There's a lot to be said for preserving and giving a modern voice to traditional American music. The old sounds are, at the very least, comforting. Connecting with them in the digital age can seem like an act of political violence. The Bucking Mules are all about the old sound, of clawhammer banjo, high mountain fiddle and a classic AA:BB pattern. The 17 songs on "Smoke Behind The Clouds" are mostly traditional tunes drawn from the mountains and mill towns of the Carolina Piedmont and East Tennessee.
The Bucking Mules are a four-piece band, whose members all have roots in that corner of the U.S. that has spawned and nurtured this music for a couple of centuries now. This milieu is chiefly responsible for American country music, arising not only from the mountains and hollows, but also from the industrial towns of the region where Lintheads embraced the music of their forebears when they migrated to factory work.
It's a tradition worth preserving and re-connecting with. The Bucking Mules admirably apply their simple instrumentation to prove clear, crisp renditions of songs that are heard nowadays (if at all) from transcriptions from 78 records and two-track recordings.

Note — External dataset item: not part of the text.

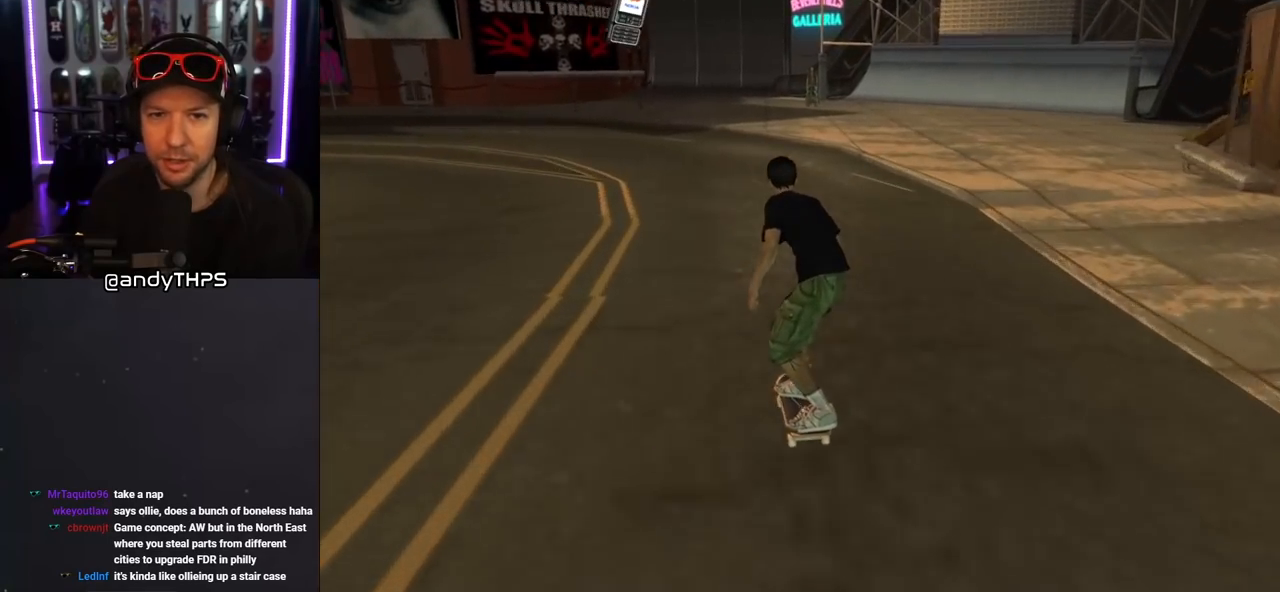
{"buttons": ["CROSS"], "left_stick": "center", "right_stick": "center", "events": [[317, "DPAD_DOWN", "up"], [350, "DPAD_LEFT", "up"]]}
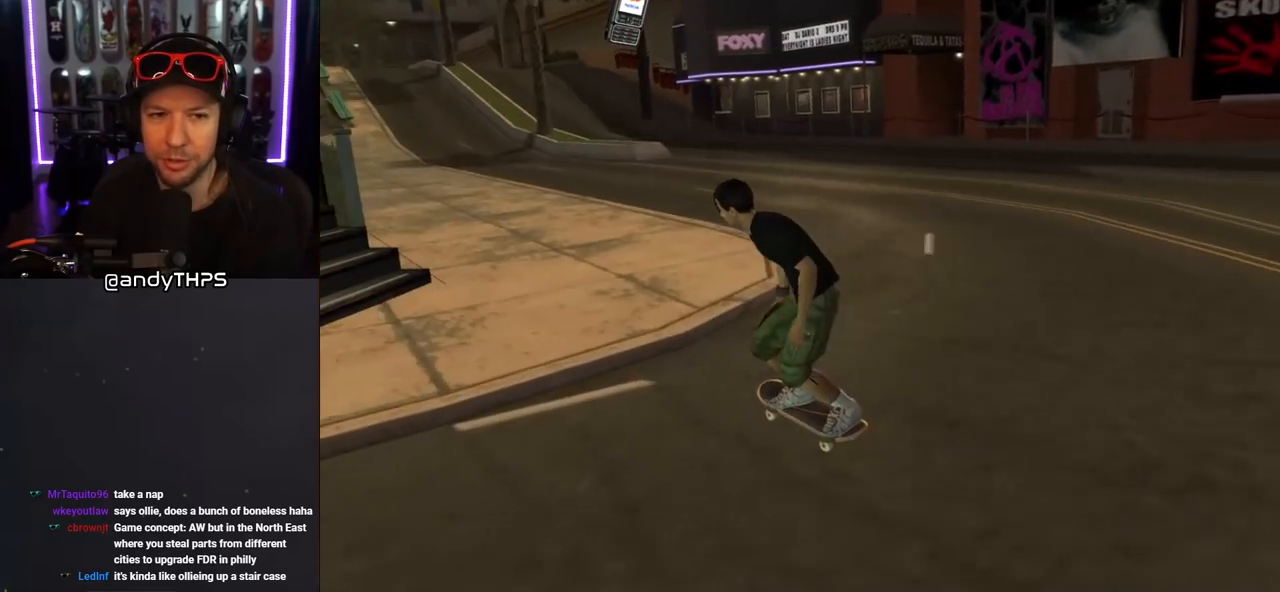
{"buttons": ["CROSS"], "left_stick": "center", "right_stick": "center", "events": []}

Joseph Decosimo, Karen Celia Heil, Luke Richardson and Joseph DeJarnette comprise The Bucking Mules. Decosimo handles fiddle and banjo figures with skill. Hall is an accomplished guitarist in the region. Luke Richardson chips in on banjo, harmonica, and fiddle and vocals while Joseph DeJarnette provides a solid bass bottom. The players' love and respect for the music pervade "Smoke Behind The Clouds." They are one of today's practitioners of this simple, but fulsome music and with DeJarnette producing, have created an attractive recording to enjoy and return to.
"Smoke Behind The Clouds" may not break any new ground - it has no such intention - but it invites the listener to join in The Bucking Mules' love of the music.